▸ VOTRE TÂCHE
Reproduisez à l'identique tout ce qui va du début de la liste ci-dessous jusqu'à la ligne contenant « family: Sphaeroceridae », celle-ci comprise.

═══ SUPPORT DE TRAVAIL

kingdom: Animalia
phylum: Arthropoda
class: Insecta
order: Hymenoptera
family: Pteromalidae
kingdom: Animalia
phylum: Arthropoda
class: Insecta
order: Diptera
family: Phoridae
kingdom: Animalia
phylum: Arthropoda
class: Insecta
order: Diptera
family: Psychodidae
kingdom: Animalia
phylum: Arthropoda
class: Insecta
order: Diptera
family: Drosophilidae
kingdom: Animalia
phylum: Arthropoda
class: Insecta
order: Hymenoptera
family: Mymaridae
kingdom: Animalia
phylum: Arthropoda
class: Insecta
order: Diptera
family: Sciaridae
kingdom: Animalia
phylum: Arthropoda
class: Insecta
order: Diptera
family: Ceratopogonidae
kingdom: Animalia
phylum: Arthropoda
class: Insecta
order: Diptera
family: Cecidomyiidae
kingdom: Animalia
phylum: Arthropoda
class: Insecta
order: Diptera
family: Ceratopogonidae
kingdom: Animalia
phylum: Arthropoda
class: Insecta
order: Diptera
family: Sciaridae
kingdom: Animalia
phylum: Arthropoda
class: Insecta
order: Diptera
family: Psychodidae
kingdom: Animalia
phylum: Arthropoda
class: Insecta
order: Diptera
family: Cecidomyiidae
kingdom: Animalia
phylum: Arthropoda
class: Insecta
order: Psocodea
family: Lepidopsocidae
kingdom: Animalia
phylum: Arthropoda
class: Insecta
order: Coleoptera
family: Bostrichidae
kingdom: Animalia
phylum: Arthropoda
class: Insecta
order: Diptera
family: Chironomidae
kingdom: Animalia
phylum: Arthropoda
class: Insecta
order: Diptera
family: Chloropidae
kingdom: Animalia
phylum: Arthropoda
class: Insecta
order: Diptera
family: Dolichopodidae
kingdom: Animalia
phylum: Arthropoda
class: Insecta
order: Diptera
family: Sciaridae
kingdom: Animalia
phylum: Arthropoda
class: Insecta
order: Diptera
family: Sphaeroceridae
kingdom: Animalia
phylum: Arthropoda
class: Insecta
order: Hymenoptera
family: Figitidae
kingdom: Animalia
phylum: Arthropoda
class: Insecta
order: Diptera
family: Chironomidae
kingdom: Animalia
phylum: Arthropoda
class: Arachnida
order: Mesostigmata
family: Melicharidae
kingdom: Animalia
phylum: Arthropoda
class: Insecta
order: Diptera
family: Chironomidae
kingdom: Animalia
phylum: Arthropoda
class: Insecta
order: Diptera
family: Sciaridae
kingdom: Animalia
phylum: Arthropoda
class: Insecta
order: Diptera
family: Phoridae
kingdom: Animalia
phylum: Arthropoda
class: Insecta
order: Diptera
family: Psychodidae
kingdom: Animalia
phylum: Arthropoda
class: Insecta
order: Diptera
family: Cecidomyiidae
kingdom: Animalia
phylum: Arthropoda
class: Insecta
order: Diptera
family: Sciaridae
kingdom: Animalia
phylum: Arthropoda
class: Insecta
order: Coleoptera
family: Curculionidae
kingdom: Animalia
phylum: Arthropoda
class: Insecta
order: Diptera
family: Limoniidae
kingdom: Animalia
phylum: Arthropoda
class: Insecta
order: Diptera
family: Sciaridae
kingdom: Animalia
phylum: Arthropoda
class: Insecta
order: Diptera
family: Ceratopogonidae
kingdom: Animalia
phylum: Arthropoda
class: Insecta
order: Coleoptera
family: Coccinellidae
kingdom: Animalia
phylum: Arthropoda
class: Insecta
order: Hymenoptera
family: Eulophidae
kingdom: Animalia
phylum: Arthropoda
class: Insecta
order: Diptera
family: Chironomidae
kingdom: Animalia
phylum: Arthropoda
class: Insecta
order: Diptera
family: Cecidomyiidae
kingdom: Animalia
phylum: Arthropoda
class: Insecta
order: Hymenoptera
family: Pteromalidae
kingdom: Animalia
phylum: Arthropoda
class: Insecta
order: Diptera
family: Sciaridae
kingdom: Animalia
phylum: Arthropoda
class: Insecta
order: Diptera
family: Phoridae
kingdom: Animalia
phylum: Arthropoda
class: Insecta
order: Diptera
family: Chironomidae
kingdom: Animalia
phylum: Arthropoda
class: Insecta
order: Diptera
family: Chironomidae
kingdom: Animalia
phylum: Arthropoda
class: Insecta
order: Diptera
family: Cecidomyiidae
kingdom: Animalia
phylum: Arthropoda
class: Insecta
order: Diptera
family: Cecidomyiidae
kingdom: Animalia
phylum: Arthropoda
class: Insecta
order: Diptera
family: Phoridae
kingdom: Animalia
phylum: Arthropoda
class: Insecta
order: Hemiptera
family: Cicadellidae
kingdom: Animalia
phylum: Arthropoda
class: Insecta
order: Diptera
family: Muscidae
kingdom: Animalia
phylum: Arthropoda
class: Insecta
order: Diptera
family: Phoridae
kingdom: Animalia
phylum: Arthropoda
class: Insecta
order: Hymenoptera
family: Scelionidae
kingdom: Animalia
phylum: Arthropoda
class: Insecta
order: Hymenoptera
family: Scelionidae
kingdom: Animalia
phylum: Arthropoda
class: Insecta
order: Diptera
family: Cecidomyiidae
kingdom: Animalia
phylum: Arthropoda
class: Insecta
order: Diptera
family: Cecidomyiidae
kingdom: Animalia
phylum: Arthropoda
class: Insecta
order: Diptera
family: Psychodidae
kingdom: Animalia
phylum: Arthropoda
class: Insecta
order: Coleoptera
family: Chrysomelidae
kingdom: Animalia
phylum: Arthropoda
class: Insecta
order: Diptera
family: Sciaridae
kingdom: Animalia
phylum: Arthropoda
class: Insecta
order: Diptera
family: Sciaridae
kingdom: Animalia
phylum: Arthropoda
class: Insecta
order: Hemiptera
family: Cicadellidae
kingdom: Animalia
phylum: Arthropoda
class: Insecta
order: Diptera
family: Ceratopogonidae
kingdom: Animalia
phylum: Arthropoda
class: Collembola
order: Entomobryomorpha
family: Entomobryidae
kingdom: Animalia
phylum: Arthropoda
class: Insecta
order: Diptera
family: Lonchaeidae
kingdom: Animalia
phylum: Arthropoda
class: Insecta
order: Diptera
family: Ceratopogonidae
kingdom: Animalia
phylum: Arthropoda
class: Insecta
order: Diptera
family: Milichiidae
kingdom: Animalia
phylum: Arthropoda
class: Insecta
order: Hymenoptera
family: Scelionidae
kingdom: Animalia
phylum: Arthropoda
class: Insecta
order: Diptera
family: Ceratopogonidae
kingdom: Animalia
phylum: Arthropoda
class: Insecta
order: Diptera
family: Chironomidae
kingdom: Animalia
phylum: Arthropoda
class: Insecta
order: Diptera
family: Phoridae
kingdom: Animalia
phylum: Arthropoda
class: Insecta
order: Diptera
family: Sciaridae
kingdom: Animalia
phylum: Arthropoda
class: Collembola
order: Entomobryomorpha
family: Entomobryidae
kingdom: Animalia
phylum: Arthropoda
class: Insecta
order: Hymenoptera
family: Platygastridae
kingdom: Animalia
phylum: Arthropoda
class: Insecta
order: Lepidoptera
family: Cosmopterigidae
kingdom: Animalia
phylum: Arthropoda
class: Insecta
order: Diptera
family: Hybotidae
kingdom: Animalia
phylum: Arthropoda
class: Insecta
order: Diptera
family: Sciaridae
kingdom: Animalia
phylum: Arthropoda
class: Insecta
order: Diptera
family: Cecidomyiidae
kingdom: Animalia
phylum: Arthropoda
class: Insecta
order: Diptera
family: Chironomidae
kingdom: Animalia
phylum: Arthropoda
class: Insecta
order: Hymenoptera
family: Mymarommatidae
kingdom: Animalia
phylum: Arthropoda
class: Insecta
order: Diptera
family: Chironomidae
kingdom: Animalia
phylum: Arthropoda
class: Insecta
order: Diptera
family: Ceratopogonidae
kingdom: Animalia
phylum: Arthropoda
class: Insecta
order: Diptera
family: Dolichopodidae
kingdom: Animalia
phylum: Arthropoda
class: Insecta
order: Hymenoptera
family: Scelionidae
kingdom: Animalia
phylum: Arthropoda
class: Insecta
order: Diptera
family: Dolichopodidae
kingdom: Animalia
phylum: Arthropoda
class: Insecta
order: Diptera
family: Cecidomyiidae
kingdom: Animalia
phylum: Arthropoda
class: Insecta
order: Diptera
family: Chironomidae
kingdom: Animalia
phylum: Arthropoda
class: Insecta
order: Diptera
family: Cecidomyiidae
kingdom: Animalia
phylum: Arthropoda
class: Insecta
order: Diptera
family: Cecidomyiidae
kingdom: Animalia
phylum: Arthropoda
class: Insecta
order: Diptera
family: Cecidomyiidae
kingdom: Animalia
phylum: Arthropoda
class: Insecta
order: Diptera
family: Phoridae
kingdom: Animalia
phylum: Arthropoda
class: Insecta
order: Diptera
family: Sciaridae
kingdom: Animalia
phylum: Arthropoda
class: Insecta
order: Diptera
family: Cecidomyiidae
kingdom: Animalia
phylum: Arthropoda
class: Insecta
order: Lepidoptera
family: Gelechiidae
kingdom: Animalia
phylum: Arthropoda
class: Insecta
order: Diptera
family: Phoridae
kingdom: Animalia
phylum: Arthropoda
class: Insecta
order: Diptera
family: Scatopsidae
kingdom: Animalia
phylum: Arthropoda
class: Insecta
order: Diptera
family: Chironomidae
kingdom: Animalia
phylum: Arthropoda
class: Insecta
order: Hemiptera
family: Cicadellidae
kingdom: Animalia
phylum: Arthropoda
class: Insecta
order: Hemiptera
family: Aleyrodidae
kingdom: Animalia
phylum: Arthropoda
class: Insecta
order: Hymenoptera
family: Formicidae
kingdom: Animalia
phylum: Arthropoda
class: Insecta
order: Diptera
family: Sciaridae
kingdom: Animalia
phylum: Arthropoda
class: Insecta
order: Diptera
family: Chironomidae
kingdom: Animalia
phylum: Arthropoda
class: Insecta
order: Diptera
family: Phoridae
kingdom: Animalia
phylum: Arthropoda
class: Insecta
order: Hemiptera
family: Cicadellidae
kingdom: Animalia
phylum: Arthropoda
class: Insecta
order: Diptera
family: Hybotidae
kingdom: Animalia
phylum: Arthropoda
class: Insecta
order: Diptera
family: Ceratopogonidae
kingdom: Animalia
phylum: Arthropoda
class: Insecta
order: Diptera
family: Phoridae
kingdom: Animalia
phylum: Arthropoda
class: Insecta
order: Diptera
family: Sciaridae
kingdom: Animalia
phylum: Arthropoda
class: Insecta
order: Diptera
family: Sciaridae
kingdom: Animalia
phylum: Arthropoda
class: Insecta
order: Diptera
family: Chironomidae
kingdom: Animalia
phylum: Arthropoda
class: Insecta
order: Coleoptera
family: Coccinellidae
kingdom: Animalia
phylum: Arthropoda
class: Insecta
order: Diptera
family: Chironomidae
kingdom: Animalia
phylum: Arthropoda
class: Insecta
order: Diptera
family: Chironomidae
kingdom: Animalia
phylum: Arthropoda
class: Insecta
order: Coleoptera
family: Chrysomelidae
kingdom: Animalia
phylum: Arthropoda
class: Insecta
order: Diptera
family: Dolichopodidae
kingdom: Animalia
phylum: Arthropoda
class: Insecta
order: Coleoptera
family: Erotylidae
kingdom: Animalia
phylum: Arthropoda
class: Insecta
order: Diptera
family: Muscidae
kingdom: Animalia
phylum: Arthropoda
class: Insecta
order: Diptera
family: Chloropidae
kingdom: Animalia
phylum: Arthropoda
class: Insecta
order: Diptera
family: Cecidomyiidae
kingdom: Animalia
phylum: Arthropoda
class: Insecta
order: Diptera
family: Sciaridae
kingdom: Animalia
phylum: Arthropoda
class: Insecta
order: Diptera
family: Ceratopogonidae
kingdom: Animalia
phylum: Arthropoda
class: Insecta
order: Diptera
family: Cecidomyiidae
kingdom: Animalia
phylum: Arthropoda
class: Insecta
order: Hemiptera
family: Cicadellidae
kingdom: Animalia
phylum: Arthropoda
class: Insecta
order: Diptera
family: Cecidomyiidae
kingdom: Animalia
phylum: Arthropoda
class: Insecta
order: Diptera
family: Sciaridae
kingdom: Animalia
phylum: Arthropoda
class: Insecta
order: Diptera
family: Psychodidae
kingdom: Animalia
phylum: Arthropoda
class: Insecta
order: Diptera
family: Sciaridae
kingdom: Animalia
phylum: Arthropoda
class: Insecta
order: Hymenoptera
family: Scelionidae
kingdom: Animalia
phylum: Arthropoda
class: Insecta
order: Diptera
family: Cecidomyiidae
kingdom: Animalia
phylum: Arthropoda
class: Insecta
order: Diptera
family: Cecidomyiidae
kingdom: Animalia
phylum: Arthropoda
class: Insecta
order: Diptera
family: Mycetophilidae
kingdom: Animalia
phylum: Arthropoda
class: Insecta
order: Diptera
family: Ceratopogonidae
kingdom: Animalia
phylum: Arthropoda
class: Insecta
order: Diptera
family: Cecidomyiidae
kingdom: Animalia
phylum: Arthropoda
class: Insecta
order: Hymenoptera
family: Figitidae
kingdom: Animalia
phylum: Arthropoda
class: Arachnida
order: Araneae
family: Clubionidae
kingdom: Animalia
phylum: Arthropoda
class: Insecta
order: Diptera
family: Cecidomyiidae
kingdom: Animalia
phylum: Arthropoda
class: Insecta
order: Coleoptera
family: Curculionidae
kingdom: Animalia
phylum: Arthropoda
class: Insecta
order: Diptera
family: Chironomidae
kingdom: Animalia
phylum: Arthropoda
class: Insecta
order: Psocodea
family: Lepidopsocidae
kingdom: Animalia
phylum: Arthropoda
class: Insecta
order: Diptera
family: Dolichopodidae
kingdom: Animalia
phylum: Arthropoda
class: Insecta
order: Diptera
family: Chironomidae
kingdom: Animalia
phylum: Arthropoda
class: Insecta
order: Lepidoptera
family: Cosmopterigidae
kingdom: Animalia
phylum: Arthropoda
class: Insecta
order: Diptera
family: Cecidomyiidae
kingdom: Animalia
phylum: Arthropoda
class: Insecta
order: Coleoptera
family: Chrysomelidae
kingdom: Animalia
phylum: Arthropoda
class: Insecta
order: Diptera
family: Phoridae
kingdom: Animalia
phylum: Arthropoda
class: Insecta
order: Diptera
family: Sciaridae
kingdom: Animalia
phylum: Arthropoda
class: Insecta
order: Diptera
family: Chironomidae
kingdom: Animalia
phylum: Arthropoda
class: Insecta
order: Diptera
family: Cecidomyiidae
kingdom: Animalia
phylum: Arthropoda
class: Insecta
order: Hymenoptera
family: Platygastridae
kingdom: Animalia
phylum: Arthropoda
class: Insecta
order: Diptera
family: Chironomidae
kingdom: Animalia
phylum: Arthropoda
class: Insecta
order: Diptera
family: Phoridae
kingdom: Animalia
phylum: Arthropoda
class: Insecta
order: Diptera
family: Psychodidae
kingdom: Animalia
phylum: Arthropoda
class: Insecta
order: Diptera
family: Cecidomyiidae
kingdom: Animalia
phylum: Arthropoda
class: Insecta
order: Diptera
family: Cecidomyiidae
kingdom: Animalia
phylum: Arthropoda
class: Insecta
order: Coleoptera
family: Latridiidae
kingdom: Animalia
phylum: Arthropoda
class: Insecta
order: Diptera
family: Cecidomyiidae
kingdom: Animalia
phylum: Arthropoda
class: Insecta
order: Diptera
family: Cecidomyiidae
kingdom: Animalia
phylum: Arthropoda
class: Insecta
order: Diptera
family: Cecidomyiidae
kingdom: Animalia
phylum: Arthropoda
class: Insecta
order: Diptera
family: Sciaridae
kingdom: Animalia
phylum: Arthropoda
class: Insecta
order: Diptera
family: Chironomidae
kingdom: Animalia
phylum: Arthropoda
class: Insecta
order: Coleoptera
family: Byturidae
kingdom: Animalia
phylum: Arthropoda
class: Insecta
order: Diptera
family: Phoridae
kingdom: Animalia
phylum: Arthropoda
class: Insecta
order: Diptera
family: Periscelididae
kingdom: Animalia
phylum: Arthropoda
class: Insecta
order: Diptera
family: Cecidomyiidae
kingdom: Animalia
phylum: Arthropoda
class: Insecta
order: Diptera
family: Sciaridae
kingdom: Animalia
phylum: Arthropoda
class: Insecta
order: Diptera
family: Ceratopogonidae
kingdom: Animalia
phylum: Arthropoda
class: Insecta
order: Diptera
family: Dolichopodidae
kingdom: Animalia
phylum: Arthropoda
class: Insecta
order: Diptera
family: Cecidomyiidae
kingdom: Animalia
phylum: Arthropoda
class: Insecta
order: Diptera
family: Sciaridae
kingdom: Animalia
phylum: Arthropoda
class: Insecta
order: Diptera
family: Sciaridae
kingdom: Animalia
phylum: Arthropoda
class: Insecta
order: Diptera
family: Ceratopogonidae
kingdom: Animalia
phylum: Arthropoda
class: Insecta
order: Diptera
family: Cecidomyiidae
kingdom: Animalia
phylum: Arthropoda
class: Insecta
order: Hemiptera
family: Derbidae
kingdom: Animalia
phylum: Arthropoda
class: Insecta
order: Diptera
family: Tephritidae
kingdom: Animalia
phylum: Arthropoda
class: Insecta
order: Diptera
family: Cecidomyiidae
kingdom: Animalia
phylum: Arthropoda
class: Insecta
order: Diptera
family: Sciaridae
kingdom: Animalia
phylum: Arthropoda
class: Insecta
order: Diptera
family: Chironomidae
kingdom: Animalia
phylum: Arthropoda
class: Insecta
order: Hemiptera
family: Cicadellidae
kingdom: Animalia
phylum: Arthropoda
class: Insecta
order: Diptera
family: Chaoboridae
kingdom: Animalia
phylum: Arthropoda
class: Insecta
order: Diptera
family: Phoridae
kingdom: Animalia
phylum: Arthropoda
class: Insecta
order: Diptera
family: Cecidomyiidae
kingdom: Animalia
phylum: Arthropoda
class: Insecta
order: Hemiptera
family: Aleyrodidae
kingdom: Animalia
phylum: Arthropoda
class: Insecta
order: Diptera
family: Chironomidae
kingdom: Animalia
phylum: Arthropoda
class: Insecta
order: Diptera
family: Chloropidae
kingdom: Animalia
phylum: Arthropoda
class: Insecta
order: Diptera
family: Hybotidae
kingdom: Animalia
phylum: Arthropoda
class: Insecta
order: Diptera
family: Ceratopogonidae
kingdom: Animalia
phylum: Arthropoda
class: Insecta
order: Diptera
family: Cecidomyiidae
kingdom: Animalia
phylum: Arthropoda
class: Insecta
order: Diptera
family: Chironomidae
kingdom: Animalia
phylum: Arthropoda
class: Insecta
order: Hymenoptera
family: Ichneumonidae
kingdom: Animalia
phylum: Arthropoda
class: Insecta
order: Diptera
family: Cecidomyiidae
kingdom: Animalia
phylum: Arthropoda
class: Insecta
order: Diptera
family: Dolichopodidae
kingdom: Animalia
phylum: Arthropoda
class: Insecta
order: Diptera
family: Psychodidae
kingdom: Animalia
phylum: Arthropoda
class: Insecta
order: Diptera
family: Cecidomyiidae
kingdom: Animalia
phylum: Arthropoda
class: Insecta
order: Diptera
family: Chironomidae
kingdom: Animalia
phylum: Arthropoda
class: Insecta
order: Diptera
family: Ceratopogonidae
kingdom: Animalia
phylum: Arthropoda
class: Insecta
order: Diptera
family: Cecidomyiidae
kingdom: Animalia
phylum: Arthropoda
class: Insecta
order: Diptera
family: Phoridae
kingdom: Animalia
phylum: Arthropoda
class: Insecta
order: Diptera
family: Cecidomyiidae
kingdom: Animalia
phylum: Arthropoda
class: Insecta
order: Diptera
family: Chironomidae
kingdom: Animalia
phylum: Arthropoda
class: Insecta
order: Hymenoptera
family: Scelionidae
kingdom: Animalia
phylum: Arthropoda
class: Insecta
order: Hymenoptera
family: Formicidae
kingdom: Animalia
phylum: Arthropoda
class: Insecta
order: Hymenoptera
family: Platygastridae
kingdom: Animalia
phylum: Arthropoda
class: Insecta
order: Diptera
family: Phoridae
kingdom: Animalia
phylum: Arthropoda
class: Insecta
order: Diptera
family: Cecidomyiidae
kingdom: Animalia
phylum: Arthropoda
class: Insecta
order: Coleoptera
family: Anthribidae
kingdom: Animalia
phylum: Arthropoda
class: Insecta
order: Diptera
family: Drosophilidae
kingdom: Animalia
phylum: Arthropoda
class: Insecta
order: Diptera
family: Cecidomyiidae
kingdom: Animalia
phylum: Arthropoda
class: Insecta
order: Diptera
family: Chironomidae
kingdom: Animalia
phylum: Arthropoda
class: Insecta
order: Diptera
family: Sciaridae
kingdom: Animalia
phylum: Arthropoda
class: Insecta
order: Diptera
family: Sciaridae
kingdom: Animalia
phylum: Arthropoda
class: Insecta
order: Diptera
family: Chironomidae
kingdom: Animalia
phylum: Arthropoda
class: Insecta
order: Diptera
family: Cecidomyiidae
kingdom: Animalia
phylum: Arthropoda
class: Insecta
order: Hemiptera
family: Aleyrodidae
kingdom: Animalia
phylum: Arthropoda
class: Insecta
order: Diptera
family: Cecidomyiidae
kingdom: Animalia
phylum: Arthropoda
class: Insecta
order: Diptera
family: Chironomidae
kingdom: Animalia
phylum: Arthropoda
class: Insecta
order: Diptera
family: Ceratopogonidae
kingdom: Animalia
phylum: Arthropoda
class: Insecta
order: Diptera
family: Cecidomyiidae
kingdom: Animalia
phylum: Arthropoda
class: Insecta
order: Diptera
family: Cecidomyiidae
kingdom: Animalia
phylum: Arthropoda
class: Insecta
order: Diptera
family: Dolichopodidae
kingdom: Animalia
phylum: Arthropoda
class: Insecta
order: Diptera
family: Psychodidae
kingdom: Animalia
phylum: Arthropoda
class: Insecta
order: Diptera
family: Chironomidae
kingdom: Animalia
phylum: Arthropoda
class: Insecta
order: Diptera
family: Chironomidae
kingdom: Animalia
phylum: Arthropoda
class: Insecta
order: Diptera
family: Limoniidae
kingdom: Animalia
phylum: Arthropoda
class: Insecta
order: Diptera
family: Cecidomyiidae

══════

▸ RÉSULTAT OBTENU
kingdom: Animalia
phylum: Arthropoda
class: Insecta
order: Hymenoptera
family: Pteromalidae
kingdom: Animalia
phylum: Arthropoda
class: Insecta
order: Diptera
family: Phoridae
kingdom: Animalia
phylum: Arthropoda
class: Insecta
order: Diptera
family: Psychodidae
kingdom: Animalia
phylum: Arthropoda
class: Insecta
order: Diptera
family: Drosophilidae
kingdom: Animalia
phylum: Arthropoda
class: Insecta
order: Hymenoptera
family: Mymaridae
kingdom: Animalia
phylum: Arthropoda
class: Insecta
order: Diptera
family: Sciaridae
kingdom: Animalia
phylum: Arthropoda
class: Insecta
order: Diptera
family: Ceratopogonidae
kingdom: Animalia
phylum: Arthropoda
class: Insecta
order: Diptera
family: Cecidomyiidae
kingdom: Animalia
phylum: Arthropoda
class: Insecta
order: Diptera
family: Ceratopogonidae
kingdom: Animalia
phylum: Arthropoda
class: Insecta
order: Diptera
family: Sciaridae
kingdom: Animalia
phylum: Arthropoda
class: Insecta
order: Diptera
family: Psychodidae
kingdom: Animalia
phylum: Arthropoda
class: Insecta
order: Diptera
family: Cecidomyiidae
kingdom: Animalia
phylum: Arthropoda
class: Insecta
order: Psocodea
family: Lepidopsocidae
kingdom: Animalia
phylum: Arthropoda
class: Insecta
order: Coleoptera
family: Bostrichidae
kingdom: Animalia
phylum: Arthropoda
class: Insecta
order: Diptera
family: Chironomidae
kingdom: Animalia
phylum: Arthropoda
class: Insecta
order: Diptera
family: Chloropidae
kingdom: Animalia
phylum: Arthropoda
class: Insecta
order: Diptera
family: Dolichopodidae
kingdom: Animalia
phylum: Arthropoda
class: Insecta
order: Diptera
family: Sciaridae
kingdom: Animalia
phylum: Arthropoda
class: Insecta
order: Diptera
family: Sphaeroceridae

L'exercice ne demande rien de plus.